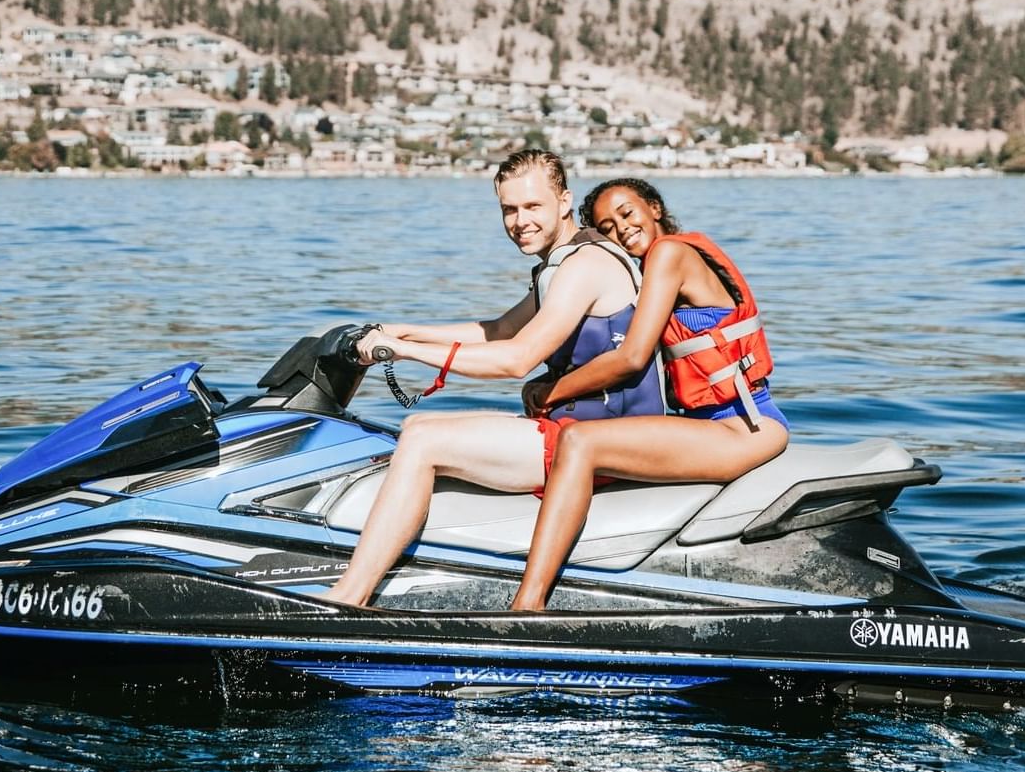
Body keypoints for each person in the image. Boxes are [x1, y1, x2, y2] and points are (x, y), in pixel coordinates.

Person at [325, 150, 667, 607]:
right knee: (417, 428)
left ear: (564, 201)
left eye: (532, 207)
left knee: (424, 441)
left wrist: (407, 352)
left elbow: (516, 357)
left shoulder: (585, 265)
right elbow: (501, 329)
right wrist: (402, 331)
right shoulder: (561, 262)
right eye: (509, 209)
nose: (519, 220)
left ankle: (350, 597)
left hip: (600, 442)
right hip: (572, 431)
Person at [509, 177, 789, 611]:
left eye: (627, 213)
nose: (621, 228)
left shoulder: (671, 254)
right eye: (607, 226)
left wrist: (549, 391)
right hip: (708, 425)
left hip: (743, 425)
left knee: (580, 441)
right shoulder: (649, 268)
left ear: (654, 208)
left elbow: (632, 357)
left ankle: (528, 604)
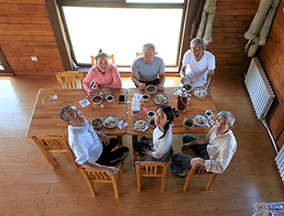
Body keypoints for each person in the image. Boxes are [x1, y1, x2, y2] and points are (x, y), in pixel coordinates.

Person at [59, 105, 129, 176]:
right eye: (73, 116)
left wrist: (101, 134)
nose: (78, 116)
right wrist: (106, 169)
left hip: (98, 147)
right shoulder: (76, 140)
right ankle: (108, 165)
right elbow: (84, 163)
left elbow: (89, 130)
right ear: (68, 123)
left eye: (77, 112)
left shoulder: (80, 121)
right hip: (98, 160)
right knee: (125, 150)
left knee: (114, 141)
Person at [170, 111, 237, 177]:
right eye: (218, 121)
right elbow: (205, 139)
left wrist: (202, 162)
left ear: (230, 127)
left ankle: (181, 172)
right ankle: (189, 160)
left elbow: (220, 167)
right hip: (207, 149)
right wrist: (191, 144)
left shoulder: (229, 144)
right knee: (186, 137)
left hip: (208, 161)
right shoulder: (215, 128)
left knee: (176, 157)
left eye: (224, 124)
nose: (219, 125)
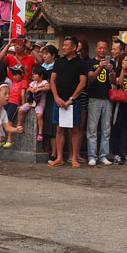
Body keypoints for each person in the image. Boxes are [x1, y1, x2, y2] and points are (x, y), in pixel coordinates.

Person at [48, 36, 87, 168]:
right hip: (59, 100)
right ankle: (59, 157)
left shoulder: (81, 63)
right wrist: (56, 97)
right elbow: (52, 80)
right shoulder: (59, 62)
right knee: (59, 128)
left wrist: (72, 99)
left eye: (66, 45)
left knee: (75, 129)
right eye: (63, 45)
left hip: (73, 101)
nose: (63, 47)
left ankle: (74, 157)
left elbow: (82, 83)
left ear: (74, 47)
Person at [86, 40, 116, 166]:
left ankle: (103, 155)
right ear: (96, 49)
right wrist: (100, 67)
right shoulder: (90, 62)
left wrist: (111, 70)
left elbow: (114, 81)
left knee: (106, 128)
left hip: (108, 98)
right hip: (94, 98)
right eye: (100, 48)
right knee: (92, 128)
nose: (102, 50)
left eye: (105, 48)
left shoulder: (112, 63)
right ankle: (92, 156)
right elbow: (91, 78)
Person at [17, 65, 50, 141]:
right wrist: (31, 89)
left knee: (39, 115)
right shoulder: (33, 83)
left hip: (40, 103)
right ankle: (19, 125)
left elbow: (48, 87)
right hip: (32, 102)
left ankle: (40, 133)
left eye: (35, 74)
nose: (34, 76)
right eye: (33, 74)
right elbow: (28, 89)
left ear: (41, 75)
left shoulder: (44, 82)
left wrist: (38, 89)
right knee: (21, 110)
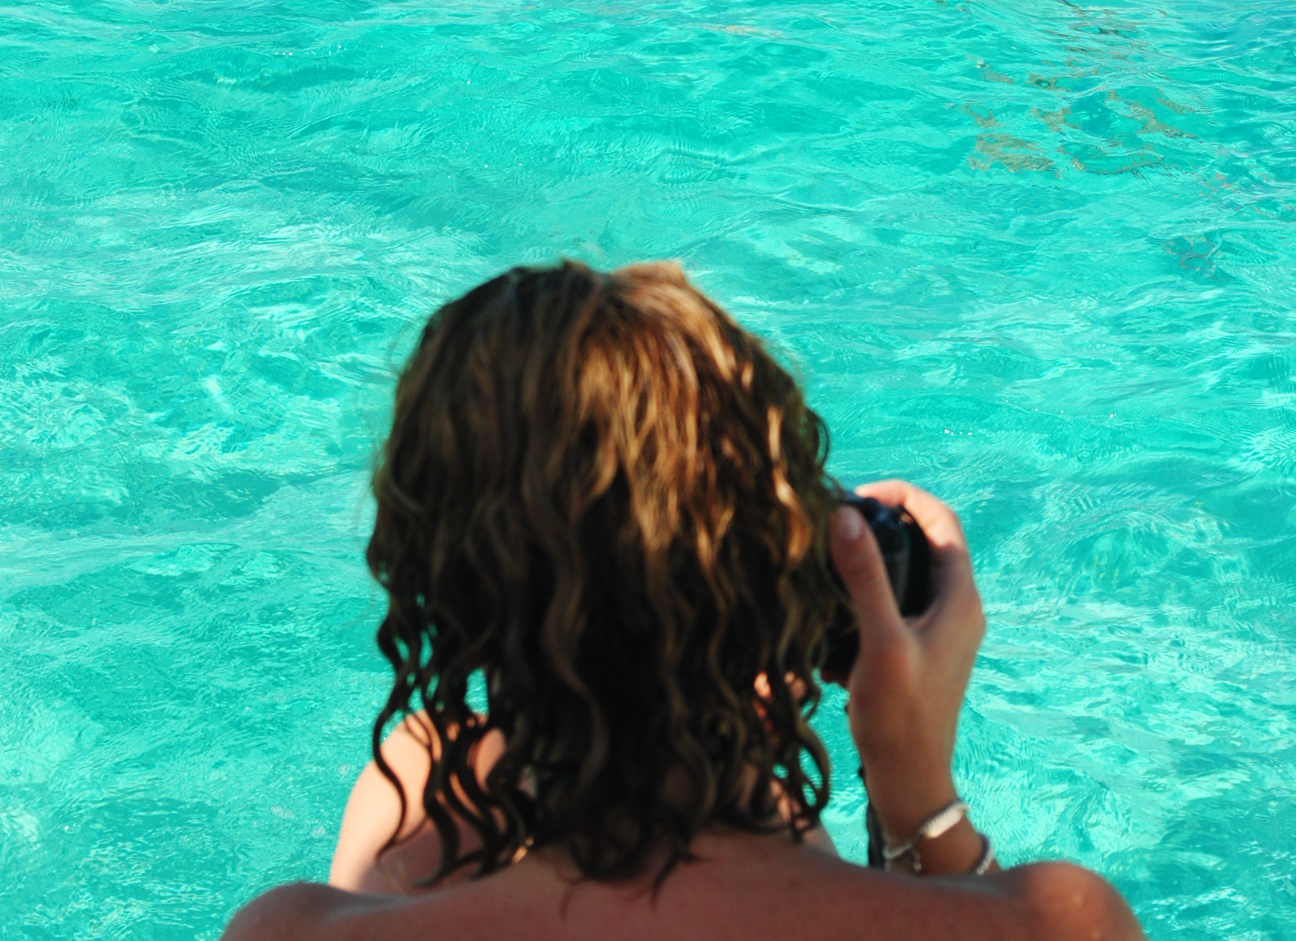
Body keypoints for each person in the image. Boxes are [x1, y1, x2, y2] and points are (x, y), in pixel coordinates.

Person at [221, 258, 1144, 941]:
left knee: (432, 756)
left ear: (439, 591)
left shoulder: (292, 930)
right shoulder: (1056, 925)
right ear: (794, 575)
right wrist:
------------------------------------
TASK TO COMPLETE: Copy every line above word for word and exclude the pictures.

ANSWER SECTION:
Body keypoints for each person in the image. Boxes are [x1, y1, x2, y2] and points are (x, y), in pixel coordinates.

Person at [325, 150, 667, 607]:
right knee: (417, 428)
left ear: (564, 201)
left eye: (532, 207)
left knee: (424, 441)
left wrist: (407, 352)
left elbow: (516, 357)
left shoulder: (585, 265)
right elbow: (501, 329)
right wrist: (402, 331)
right shoulder: (561, 262)
right eye: (509, 209)
nose: (519, 220)
left ankle: (350, 597)
left hip: (600, 442)
right hip: (572, 431)
Person at [509, 177, 789, 611]:
left eye: (627, 213)
nose: (621, 228)
left shoulder: (671, 254)
right eye: (607, 226)
left wrist: (549, 391)
right hip: (708, 425)
left hip: (743, 425)
left knee: (580, 441)
right shoulder: (649, 268)
left ear: (654, 208)
left elbow: (632, 357)
left ankle: (528, 604)
Body keypoints for each person in the image. Boxes are [x1, y1, x2, y2] and points are (x, y), in pixel coordinates.

Person at [59, 105, 129, 176]:
right eye: (73, 116)
left wrist: (101, 134)
nose: (78, 116)
right wrist: (106, 169)
left hip: (98, 147)
right shoulder: (76, 140)
right ankle: (108, 165)
right elbow: (84, 163)
left elbow: (89, 130)
right ear: (68, 123)
left eye: (77, 112)
left shoulder: (80, 121)
right hip: (98, 160)
right knee: (125, 150)
left knee: (114, 141)
Person at [170, 111, 237, 177]:
right eye: (218, 121)
right elbow: (205, 139)
left wrist: (202, 162)
left ear: (230, 127)
left ankle: (181, 172)
right ankle: (189, 160)
left elbow: (220, 167)
right hip: (207, 149)
right wrist: (191, 144)
left shoulder: (229, 144)
right knee: (186, 137)
left hip: (208, 161)
right shoulder: (215, 128)
left knee: (176, 157)
left eye: (224, 124)
nose: (219, 125)
Body keypoints for each person in the image. Boxes are [x1, y1, x2, y2] and points are (x, y), in pixel coordinates.

Person at [48, 36, 87, 168]:
right hip: (59, 100)
right ankle: (59, 157)
left shoulder: (81, 63)
right wrist: (56, 97)
right elbow: (52, 80)
right shoulder: (59, 62)
right knee: (59, 128)
left wrist: (72, 99)
left eye: (66, 45)
left knee: (75, 129)
right eye: (63, 45)
left hip: (73, 101)
nose: (63, 47)
left ankle: (74, 157)
left elbow: (82, 83)
left ear: (74, 47)
Person at [86, 40, 116, 166]:
left ankle: (103, 155)
right ear: (96, 49)
right wrist: (100, 67)
right shoulder: (90, 62)
left wrist: (111, 70)
left elbow: (114, 81)
left knee: (106, 128)
left hip: (108, 98)
right hip: (94, 98)
right eye: (100, 48)
right knee: (92, 128)
nose: (102, 50)
left eye: (105, 48)
left shoulder: (112, 63)
right ankle: (92, 156)
right elbow: (91, 78)
Person at [17, 65, 50, 141]:
right wrist: (31, 89)
left knee: (39, 115)
right shoulder: (33, 83)
left hip: (40, 103)
right ankle: (19, 125)
left elbow: (48, 87)
right hip: (32, 102)
left ankle: (40, 133)
left eye: (35, 74)
nose: (34, 76)
right eye: (33, 74)
right elbow: (28, 89)
left ear: (41, 75)
left shoulder: (44, 82)
left wrist: (38, 89)
right knee: (21, 110)
Body keypoints for each person in the image. Boxes are [x1, y1, x2, y2] and points are (x, y), in pixel coordinates.

Person at [221, 258, 1144, 941]:
left knee: (432, 756)
left ear: (439, 591)
left shoulder: (292, 930)
right shoulder: (1056, 925)
right ear: (794, 575)
right wrist:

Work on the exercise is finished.